Data shown START
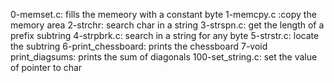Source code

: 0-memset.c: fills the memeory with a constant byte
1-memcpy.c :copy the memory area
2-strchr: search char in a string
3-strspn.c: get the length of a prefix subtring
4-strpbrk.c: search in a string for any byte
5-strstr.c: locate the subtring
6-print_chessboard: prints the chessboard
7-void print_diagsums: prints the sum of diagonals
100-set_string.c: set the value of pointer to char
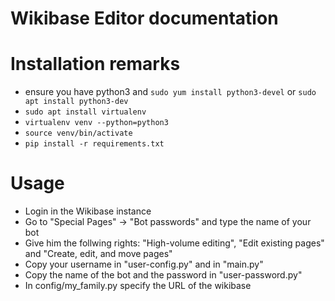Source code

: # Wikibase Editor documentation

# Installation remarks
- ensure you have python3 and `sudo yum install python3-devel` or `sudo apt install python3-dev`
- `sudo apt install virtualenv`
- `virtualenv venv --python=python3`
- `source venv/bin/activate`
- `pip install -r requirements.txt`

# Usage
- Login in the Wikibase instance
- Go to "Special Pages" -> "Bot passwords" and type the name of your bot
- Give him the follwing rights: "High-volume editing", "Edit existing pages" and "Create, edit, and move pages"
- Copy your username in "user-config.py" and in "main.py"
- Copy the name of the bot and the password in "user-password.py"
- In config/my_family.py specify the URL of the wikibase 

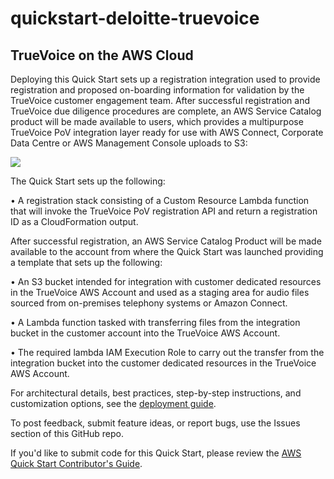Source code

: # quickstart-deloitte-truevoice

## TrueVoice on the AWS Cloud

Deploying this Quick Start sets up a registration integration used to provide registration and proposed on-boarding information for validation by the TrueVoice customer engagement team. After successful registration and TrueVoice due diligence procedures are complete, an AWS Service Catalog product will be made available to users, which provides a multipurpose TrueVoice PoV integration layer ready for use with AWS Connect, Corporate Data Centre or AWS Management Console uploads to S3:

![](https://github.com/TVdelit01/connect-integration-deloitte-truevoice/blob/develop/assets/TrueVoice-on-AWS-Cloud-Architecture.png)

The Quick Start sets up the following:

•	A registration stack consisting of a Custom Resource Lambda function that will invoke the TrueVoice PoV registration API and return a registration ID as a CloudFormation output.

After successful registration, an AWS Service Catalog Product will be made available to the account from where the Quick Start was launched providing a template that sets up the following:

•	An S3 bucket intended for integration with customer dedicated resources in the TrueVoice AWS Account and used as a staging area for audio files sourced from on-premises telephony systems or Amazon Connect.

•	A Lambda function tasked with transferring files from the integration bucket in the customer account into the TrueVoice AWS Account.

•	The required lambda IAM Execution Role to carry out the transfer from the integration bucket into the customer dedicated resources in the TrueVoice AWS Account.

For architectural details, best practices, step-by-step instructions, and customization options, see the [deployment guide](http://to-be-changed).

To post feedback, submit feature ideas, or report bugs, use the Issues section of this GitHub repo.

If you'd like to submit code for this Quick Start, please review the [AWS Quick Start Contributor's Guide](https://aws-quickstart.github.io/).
Data shown END
Data shown START
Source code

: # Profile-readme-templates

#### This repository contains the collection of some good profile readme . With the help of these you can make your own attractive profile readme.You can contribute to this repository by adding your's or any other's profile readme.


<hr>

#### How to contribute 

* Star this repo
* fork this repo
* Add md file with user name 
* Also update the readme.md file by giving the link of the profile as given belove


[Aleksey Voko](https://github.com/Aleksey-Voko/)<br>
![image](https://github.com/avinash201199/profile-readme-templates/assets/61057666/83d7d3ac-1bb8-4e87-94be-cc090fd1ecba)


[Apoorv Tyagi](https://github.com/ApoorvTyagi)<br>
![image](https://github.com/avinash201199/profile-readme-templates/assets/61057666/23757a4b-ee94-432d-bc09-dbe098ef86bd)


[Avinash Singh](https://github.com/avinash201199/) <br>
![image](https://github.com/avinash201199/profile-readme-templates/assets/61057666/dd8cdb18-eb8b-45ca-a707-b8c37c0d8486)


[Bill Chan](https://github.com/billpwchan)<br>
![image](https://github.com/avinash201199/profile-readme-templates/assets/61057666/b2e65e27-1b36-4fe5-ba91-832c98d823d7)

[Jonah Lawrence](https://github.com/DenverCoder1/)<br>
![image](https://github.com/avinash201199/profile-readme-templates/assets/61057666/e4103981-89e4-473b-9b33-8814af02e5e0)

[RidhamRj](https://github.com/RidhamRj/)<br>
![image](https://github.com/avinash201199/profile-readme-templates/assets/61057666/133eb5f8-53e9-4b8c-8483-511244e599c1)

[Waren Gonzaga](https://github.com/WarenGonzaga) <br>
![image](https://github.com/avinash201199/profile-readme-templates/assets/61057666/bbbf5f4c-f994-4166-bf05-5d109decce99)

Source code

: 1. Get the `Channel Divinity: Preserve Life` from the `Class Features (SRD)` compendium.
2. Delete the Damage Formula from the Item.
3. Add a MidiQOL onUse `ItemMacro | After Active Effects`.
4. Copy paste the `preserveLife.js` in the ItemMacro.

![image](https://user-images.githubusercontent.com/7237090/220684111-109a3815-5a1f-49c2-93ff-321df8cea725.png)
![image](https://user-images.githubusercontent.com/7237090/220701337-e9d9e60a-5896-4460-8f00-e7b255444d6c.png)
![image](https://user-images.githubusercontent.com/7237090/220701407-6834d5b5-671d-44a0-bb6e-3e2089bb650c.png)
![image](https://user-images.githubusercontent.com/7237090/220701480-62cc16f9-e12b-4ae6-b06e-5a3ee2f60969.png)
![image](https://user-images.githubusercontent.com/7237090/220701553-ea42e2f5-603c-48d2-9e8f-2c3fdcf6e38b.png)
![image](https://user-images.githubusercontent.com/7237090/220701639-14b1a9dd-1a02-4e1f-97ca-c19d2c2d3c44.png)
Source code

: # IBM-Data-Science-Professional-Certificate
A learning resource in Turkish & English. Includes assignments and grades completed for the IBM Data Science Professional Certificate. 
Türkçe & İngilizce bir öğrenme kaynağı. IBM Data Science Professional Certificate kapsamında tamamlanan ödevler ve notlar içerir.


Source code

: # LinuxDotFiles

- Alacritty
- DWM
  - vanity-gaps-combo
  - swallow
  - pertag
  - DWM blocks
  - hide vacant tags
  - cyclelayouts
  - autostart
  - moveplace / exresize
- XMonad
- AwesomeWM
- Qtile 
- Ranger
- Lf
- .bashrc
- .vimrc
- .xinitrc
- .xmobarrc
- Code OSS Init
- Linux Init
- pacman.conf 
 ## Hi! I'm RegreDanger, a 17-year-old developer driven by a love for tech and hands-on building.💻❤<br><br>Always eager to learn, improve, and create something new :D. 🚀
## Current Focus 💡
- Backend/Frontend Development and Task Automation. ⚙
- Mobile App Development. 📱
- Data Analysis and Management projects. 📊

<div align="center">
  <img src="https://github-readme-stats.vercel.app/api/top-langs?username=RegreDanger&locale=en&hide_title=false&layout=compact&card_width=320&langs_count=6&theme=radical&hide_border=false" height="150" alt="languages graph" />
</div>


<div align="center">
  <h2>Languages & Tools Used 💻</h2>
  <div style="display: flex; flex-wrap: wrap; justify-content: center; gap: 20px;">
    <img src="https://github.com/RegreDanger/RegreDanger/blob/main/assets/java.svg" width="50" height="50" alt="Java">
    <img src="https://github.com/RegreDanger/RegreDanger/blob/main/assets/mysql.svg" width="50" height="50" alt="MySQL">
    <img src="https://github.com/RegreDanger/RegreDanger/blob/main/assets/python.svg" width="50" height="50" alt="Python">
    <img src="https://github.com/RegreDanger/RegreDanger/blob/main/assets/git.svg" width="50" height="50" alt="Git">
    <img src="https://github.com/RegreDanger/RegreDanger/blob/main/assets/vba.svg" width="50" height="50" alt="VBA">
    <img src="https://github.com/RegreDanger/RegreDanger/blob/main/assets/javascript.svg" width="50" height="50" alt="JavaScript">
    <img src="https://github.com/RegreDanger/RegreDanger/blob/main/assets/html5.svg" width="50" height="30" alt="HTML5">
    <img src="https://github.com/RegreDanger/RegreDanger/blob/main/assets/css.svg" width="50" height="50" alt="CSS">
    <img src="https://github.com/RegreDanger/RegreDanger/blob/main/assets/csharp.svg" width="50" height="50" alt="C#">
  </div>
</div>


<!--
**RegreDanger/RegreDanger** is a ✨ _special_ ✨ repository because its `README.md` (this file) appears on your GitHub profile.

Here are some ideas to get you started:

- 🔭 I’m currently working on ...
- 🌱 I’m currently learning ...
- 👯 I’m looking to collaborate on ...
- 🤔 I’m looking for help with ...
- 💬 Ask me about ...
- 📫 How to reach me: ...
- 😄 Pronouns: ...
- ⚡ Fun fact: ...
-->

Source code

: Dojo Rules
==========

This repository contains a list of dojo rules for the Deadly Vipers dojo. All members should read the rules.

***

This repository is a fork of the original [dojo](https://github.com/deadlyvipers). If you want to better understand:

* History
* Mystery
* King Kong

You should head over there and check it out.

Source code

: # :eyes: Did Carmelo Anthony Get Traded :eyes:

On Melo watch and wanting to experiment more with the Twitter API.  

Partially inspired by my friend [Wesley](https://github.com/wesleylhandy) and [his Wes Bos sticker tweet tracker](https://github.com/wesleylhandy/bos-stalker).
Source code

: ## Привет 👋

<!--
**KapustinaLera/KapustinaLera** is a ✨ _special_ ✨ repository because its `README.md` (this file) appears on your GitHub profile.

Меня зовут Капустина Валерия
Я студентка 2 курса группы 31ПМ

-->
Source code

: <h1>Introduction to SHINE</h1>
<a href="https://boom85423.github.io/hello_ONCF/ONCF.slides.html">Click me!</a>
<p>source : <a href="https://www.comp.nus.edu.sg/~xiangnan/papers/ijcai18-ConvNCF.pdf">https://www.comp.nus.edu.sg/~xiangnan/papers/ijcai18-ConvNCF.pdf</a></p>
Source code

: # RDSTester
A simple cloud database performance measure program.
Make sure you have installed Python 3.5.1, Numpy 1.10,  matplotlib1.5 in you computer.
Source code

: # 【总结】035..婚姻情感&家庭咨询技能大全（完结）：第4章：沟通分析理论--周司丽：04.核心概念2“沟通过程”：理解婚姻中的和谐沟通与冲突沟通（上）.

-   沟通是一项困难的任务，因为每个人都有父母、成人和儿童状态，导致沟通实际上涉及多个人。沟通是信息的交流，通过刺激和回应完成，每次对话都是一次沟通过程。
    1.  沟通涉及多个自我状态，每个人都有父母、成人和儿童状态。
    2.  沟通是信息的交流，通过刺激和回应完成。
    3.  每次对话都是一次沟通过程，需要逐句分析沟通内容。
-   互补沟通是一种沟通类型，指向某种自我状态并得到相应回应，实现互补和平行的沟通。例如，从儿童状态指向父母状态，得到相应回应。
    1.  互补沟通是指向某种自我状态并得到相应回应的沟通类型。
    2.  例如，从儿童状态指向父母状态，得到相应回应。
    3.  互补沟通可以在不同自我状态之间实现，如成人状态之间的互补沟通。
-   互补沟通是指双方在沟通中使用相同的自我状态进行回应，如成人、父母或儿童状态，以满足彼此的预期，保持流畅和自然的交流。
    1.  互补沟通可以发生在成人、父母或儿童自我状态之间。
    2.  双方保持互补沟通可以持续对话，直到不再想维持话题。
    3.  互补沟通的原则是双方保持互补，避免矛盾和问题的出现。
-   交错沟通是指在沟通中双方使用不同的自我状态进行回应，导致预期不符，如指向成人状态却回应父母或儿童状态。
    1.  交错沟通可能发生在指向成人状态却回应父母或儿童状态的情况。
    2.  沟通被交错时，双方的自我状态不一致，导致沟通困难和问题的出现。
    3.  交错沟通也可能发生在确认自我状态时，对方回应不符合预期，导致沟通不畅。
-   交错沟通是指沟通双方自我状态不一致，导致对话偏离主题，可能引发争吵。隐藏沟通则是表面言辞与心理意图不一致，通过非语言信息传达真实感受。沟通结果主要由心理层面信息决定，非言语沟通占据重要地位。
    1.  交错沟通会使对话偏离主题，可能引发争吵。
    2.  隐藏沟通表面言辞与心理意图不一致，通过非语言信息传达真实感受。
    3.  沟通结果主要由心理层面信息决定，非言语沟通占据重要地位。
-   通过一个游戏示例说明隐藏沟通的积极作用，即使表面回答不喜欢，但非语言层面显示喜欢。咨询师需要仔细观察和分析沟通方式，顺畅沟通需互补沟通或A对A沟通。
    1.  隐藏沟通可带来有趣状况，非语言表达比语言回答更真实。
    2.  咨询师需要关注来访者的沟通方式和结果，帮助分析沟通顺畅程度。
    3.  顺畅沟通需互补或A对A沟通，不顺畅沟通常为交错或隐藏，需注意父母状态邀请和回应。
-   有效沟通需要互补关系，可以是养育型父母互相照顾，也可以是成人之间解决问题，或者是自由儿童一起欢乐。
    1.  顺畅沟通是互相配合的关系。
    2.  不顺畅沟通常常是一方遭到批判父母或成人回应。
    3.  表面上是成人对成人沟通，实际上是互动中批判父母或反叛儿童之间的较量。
Data shown END
◆ To-do item ◆
Rewrite the records starting at the line that has "## TrueVoice on the AWS Cloud" and ending after the line that has "Deploying this Quick", replacing "registration" with "sign-up" and leaving everything else unchanged. Give back only those lines.

◆ Written answer ◆
## TrueVoice on the AWS Cloud

Deploying this Quick Start sets up a sign-up integration used to provide sign-up and proposed on-boarding information for validation by the TrueVoice customer engagement team. After successful sign-up and TrueVoice due diligence procedures are complete, an AWS Service Catalog product will be made available to users, which provides a multipurpose TrueVoice PoV integration layer ready for use with AWS Connect, Corporate Data Centre or AWS Management Console uploads to S3:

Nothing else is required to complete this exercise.